Noch verbietet es sich für unsere gegenwärtige Krise Sinn und Bedeutung zu formulieren, wir sind ja noch mittendrin. Und natürlich wäre es theologischer Unsinn darin eine Strafe Gottes zu behaupten. Aber dass mit ihr unsere Lebensweise und unser Wirtschaftssystem in Frage gestellt wird, zeichnet sich ab. Und dass selbst das beste Gesundheitssystem niemanden unsterblich machen würde, müssen wir ebenfalls begreifen.

Was bleibt also von unserer schönen, für einen zweiten Feiertag so typischen Bibelgeschichte, die ja wie immer zu „zweiten Gedanken“ einladen soll?

1. Es darf gelacht werden, auch in der Bibel findet sich Humor. Das Osterlachen soll das gesündeste sein (das gleiche gilt für den Kirchenschlaf).

2. Wir sind nicht allein mit unseren Zweifeln. Wenn schon die heiligen Apostel Bedenken hatten und äußerten, dürfen wir komischen Heiligen das auch. Auferstehung ist jedenfalls nicht erklärbar und verrechenbar nach unseren Maßstäben und soll das auch nicht sein: Wenn ich Auferstehung erklären könnte, hätte ich mich schon geirrt. Sie liegt quer zum Denken. Ich muss es glauben – oder eben nicht (weil wir nichts glauben müssen). Sie will und kann nicht verstanden werden (und das kann dann durchaus ein Problem sein, wenn die Evangelisten und Apostel, der große Paulus zumal, zu viel erklären wollen).

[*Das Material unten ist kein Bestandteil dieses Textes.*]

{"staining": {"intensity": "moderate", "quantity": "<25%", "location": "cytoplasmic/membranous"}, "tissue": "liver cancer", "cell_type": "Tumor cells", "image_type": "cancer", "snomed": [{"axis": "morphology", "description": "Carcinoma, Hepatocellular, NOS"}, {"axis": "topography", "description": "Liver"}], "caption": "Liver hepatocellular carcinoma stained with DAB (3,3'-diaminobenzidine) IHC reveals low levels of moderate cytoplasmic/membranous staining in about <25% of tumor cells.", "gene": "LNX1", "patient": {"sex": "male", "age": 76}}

3. Der Auferstandene lässt sich in seinen Worten finden. Wenn unser „Herz brennt“, sind wir ihm begegnet. Unsere Geschichte schließt an die Emmaus-Geschichte an, dort heißt es: Brannte nicht unser Herz in uns, da er mit uns redete auf dem Wege und uns die Schrift öffnete? (Lukas 24,32)

4. Umkehr! Lasst uns umkehren, unsere Lebensweise überprüfen, wenn nötig ändern.

Klaus Neumann, Pfarrer

Predigttext für den 12. April 2020, Ostern

Hoffen wir allein in diesem Leben auf Christus, so sind wir die elendesten unter allen Menschen. Nun aber ist Christus auferweckt von den Toten als Erstling unter denen, die entschlafen sind. Denn da durch einen Menschen der Tod gekommen ist, so kommt auch durch einen Menschen die Auferstehung der Toten. Denn wie in Adam alle sterben, so werden in Christus alle lebendig gemacht werden. Ein jeder aber in der für ihn bestimmten Ordnung: als Erstling Christus; danach die Christus angehören, wenn er kommen wird; danach das Ende, wenn er das Reich Gott, dem Vater, übergeben wird, nachdem er vernichtet hat alle Herrschaft und alle Macht und Gewalt. Denn er muss herrschen, bis Gott »alle Feinde unter seine Füße gelegt hat« (Psalm 110,1). Der letzte Feind, der vernichtet wird, ist der Tod. Denn »alles hat er unter seine Füße getan« (Psalm 8,7). Wenn es aber heißt, alles sei ihm unterworfen, so ist offenbar, dass der ausgenommen ist, der ihm alles unterworfen hat. Wenn aber alles ihm untertan sein wird, dann wird auch der Sohn selbst untertan sein dem, der ihm alles unterworfen hat, auf dass Gott sei alles in allem. (1. Korintherbrief 15, 19-28)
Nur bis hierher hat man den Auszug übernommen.